When Stanley Johnson met Mimi in 2000, he was the organist at the Emmanuel Baptist Church. Stanley said he was initially stunned by how busy Mimi was, balancing her real estate and home improvement jobs along with her responsibilities with the Argo Civic Association, and he eventually found himself supporting her work. Stanley became Mimi’s partner, attending all kinds of community events together with her. The couple eventually married in 2006, and their son, Aaron, was born the next year.
In 2009, Pierre-Johnson began making plans for a cultural center for Elmont. She wanted a place where children could play after school and discover the history of their hometown, as well as their own cultural history. Although her plans were put on hold when she began working with New York Communities for Change, a community advocacy organization, she returned to the idea of a cultural center when the organization downsized in 2016.
“When I worked with New York Communities for Change, I could never see the changes I made because they were focused mostly in the city,” Pierre-Johnson said. “But I wanted to see changes made in Elmont.”
Mimi founded the Elmont Cultural Center as an organization and began to take aim at local issues. She ran unsuccessfully for the State Assembly’s 21st Assembly District seat in 2010, but through that experience, she made important connections with local elected officials, and found her true calling as a bridge between elected leaders and the community, which was evident throughout 2018.
In February, Mimi spoke out at the “Haiti is Beautiful” event as the master of ceremonies. She condemned President Trump’s derogatory characterization of Haiti and asked the community to support local officials who planned to protect Haitian immigrants from the president’s policies. She also connected residents with health care providers and employers at the event. The next month, she united with local activist Carl Achille and Victor Perez to address Nassau County officials on the poor water quality and high cancer rates in Elmont.
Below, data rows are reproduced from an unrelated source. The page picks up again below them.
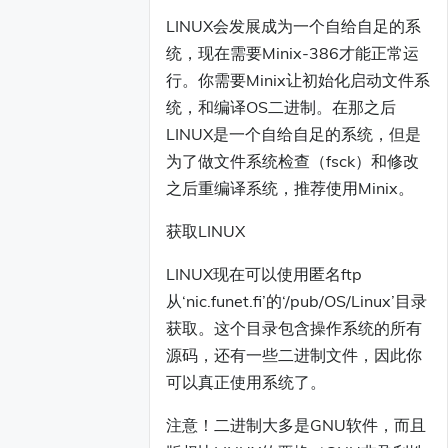
LINUX会发展成为一个自给自足的系
统，现在需要Minix-386才能正常运
行。你需要Minix让初始化启动文件系
统，和编译OS二进制。在那之后
LINUX是一个自给自足的系统，但是
为了做文件系统检查（fsck）和修改
之后重编译系统，推荐使用Minix。
获取LINUX
LINUX现在可以使用匿名ftp
从‘nic.funet.fi’的‘/pub/OS/Linux’目录
获取。这个目录包含操作系统的所有
源码，还有一些二进制文件，因此你
可以真正使用系统了。
注意！二进制大多是GNU软件，而且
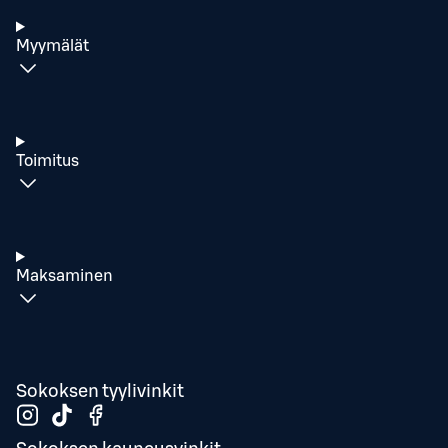
Myymälät
Toimitus
Maksaminen
Sokoksen tyylivinkit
Most recently, Pierre-Johnson toured the streets of Elmont with state, county and town officials to find quick solutions to help make the streets safer after an auto accident at the end of October left four Elmont Memorial High School students injured. She witnessed the accident and was among the many there who helped the students as they waited for an ambulance to arrive. She said she was pleased to find new safety signals and road signs installed after the government officials’ meeting with Elmont residents shortly after the accident.
“That would be another goal for the cultural center,” Pierre-Johnson said. “To have people and officials gathered in one place, discuss ideas and implement them for Elmont.”
Pierre-Johnson can be heard discussing these ideas and informing the public every Saturday, from 10 a.m. to 1 p.m., on Radio-Kreyol, 89.7 FM. The talk show focuses on local issues and often features local elected officials and call-in segments. Her most recent episodes included a discussion on Nassau County’s tax assessment policy and the release of the Draft Environmental Impact Study for the Belmont arena project. Stanley said that once his wife is able to secure sufficient grant funding to build the Elmont Cultural Center, she would host the radio show from it.
“To this day, I can wake up in the middle of the night and see her working at 2 a.m. for this community,” Stanley said. “I know we’ll get that community center, and she’ll be in there every day.”